### Required action
Set the data down again, word for word, as it appears below.
=======
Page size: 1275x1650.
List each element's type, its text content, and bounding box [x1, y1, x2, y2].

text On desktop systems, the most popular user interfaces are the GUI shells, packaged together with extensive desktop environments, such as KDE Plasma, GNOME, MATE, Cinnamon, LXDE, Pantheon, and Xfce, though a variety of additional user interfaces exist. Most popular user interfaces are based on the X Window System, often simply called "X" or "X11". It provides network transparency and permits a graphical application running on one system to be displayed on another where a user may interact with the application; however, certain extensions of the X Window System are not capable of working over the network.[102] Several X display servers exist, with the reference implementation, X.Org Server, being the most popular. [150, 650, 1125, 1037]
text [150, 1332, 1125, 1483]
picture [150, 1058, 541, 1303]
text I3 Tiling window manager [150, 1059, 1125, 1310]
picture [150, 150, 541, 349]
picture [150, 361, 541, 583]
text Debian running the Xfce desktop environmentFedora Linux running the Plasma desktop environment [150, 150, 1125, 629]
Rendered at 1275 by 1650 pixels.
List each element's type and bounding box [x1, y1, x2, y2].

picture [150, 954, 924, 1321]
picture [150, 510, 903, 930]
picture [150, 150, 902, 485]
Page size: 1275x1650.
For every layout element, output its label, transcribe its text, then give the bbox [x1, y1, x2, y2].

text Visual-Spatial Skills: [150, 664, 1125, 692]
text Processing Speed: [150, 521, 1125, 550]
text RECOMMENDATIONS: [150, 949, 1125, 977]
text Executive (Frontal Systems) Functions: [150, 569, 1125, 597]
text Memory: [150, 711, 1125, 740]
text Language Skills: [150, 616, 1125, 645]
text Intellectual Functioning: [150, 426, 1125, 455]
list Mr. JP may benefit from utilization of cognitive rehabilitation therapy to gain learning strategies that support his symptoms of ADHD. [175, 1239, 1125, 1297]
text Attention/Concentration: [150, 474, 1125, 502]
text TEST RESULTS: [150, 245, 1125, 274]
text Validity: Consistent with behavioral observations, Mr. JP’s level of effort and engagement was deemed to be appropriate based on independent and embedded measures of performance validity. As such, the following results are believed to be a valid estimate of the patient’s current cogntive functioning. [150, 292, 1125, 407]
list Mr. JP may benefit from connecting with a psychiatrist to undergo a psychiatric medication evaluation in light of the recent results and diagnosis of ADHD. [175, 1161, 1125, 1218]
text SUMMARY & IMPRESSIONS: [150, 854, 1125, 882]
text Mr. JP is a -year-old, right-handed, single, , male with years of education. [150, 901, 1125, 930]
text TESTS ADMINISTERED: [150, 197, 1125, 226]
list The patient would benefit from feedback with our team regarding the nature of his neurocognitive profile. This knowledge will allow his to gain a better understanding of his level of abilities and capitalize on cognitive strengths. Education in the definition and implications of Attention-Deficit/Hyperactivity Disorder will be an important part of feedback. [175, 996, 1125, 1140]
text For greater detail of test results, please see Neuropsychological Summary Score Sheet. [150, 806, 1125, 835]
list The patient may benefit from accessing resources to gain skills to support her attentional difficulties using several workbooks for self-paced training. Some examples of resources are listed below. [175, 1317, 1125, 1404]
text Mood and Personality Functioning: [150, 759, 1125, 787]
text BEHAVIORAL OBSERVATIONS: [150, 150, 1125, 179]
=======
### Response for this exercise
Page size: 1275x1650.
List each element's type, its text content, and bounding box [x1, y1, x2, y2].

text On desktop systems, the most popular user interfaces are the GUI shells, packaged together with extensive desktop environments, such as KDE Plasma, GNOME, MATE, Cinnamon, LXDE, Pantheon, and Xfce, though a variety of additional user interfaces exist. Most popular user interfaces are based on the X Window System, often simply called "X" or "X11". It provides network transparency and permits a graphical application running on one system to be displayed on another where a user may interact with the application; however, certain extensions of the X Window System are not capable of working over the network.[102] Several X display servers exist, with the reference implementation, X.Org Server, being the most popular. [150, 650, 1125, 1037]
text [150, 1332, 1125, 1483]
picture [150, 1058, 541, 1303]
text I3 Tiling window manager [150, 1059, 1125, 1310]
picture [150, 150, 541, 349]
picture [150, 361, 541, 583]
text Debian running the Xfce desktop environmentFedora Linux running the Plasma desktop environment [150, 150, 1125, 629]
Rendered at 1275 by 1650 pixels.
List each element's type and bounding box [x1, y1, x2, y2].

picture [150, 954, 924, 1321]
picture [150, 510, 903, 930]
picture [150, 150, 902, 485]
Page size: 1275x1650.
For every layout element, output its label, transcribe its text, then give the bbox [x1, y1, x2, y2].

text Visual-Spatial Skills: [150, 664, 1125, 692]
text Processing Speed: [150, 521, 1125, 550]
text RECOMMENDATIONS: [150, 949, 1125, 977]
text Executive (Frontal Systems) Functions: [150, 569, 1125, 597]
text Memory: [150, 711, 1125, 740]
text Language Skills: [150, 616, 1125, 645]
text Intellectual Functioning: [150, 426, 1125, 455]
list Mr. JP may benefit from utilization of cognitive rehabilitation therapy to gain learning strategies that support his symptoms of ADHD. [175, 1239, 1125, 1297]
text Attention/Concentration: [150, 474, 1125, 502]
text TEST RESULTS: [150, 245, 1125, 274]
text Validity: Consistent with behavioral observations, Mr. JP’s level of effort and engagement was deemed to be appropriate based on independent and embedded measures of performance validity. As such, the following results are believed to be a valid estimate of the patient’s current cogntive functioning. [150, 292, 1125, 407]
list Mr. JP may benefit from connecting with a psychiatrist to undergo a psychiatric medication evaluation in light of the recent results and diagnosis of ADHD. [175, 1161, 1125, 1218]
text SUMMARY & IMPRESSIONS: [150, 854, 1125, 882]
text Mr. JP is a -year-old, right-handed, single, , male with years of education. [150, 901, 1125, 930]
text TESTS ADMINISTERED: [150, 197, 1125, 226]
list The patient would benefit from feedback with our team regarding the nature of his neurocognitive profile. This knowledge will allow his to gain a better understanding of his level of abilities and capitalize on cognitive strengths. Education in the definition and implications of Attention-Deficit/Hyperactivity Disorder will be an important part of feedback. [175, 996, 1125, 1140]
text For greater detail of test results, please see Neuropsychological Summary Score Sheet. [150, 806, 1125, 835]
list The patient may benefit from accessing resources to gain skills to support her attentional difficulties using several workbooks for self-paced training. Some examples of resources are listed below. [175, 1317, 1125, 1404]
text Mood and Personality Functioning: [150, 759, 1125, 787]
text BEHAVIORAL OBSERVATIONS: [150, 150, 1125, 179]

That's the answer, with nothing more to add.